Question

1. if m∠abc is one degree less than three times m∠abd and m∠dbc = 47, find each measure. m∠abd = __ m∠abc = __

Explanation:

Step1: Set up the angle - relationship equation

Let \(m\angle ABD=x\). Then \(m\angle ABC = 3x - 1\). Since \(\angle ABC=\angle ABD+\angle DBC\), we have the equation \(3x - 1=x + 47\).

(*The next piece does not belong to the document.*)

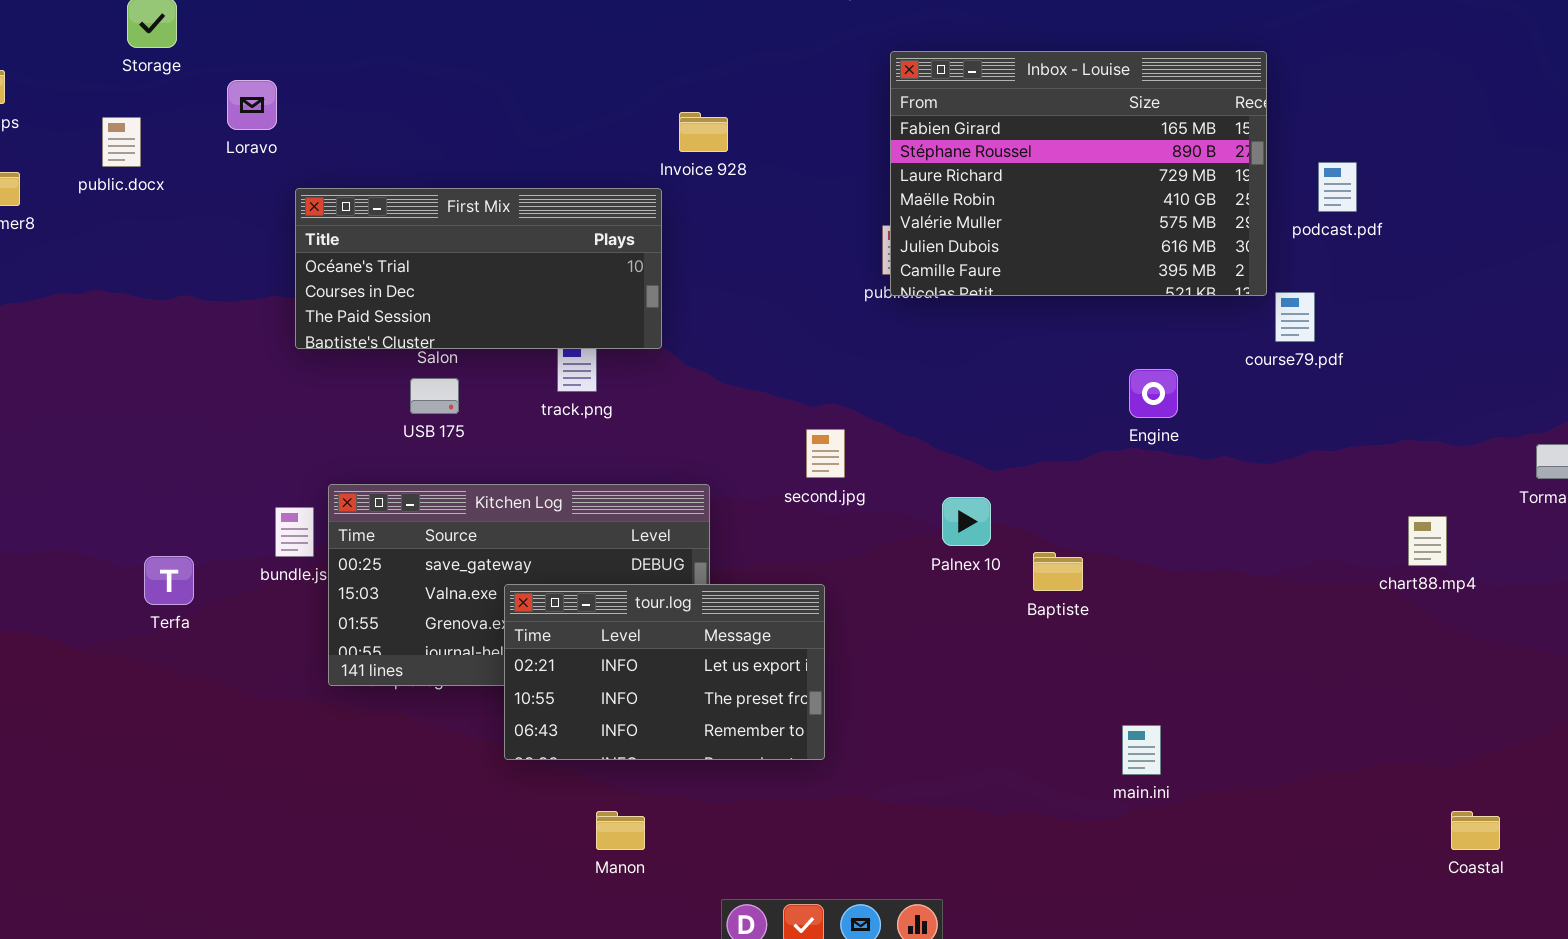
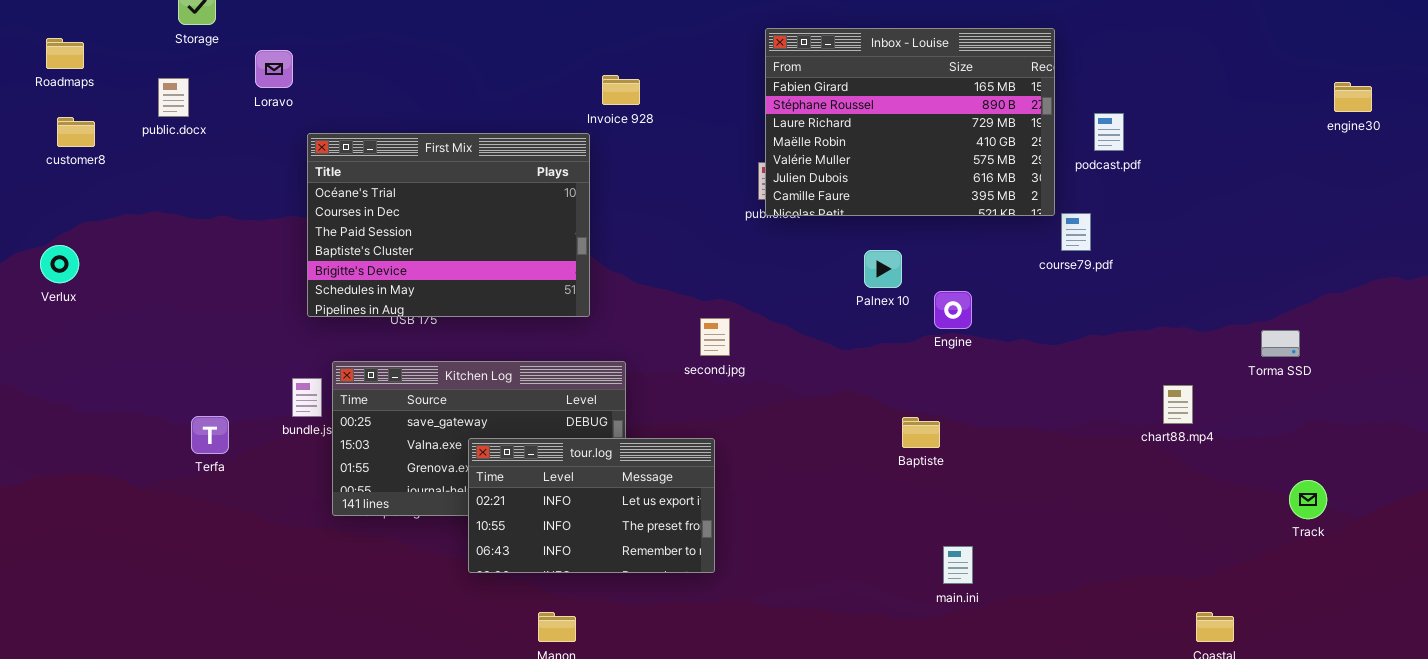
First Mix: [295,188,662,349] -> [307,133,590,317], resized
Engine: [1129,369,1178,418] -> [934,291,972,329], moved
Palnex 10: [942,497,991,546] -> [864,250,902,288], moved
Baptiste: [1033,552,1083,591] -> [902,417,940,448], moved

Step2: Solve the equation for \(x\)

Subtract \(x\) from both sides: \(3x-x-1=x - x+47\), which simplifies to \(2x-1 = 47\). Then add 1 to both sides: \(2x-1 + 1=47 + 1\), so \(2x=48\). Divide both sides by 2: \(x=\frac{48}{2}=24\).

Step3: Find \(m\angle ABD\)

Since \(x = m\angle ABD\), then \(m\angle ABD = 24^{\circ}\).

Step4: Find \(m\angle ABC\)

Substitute \(x = 24\) into the expression for \(m\angle ABC\): \(m\angle ABC=3x - 1=3\times24-1=72 - 1=71^{\circ}\).

Answer:

\(m\angle ABD = 24^{\circ}\), \(m\angle ABC = 71^{\circ}\)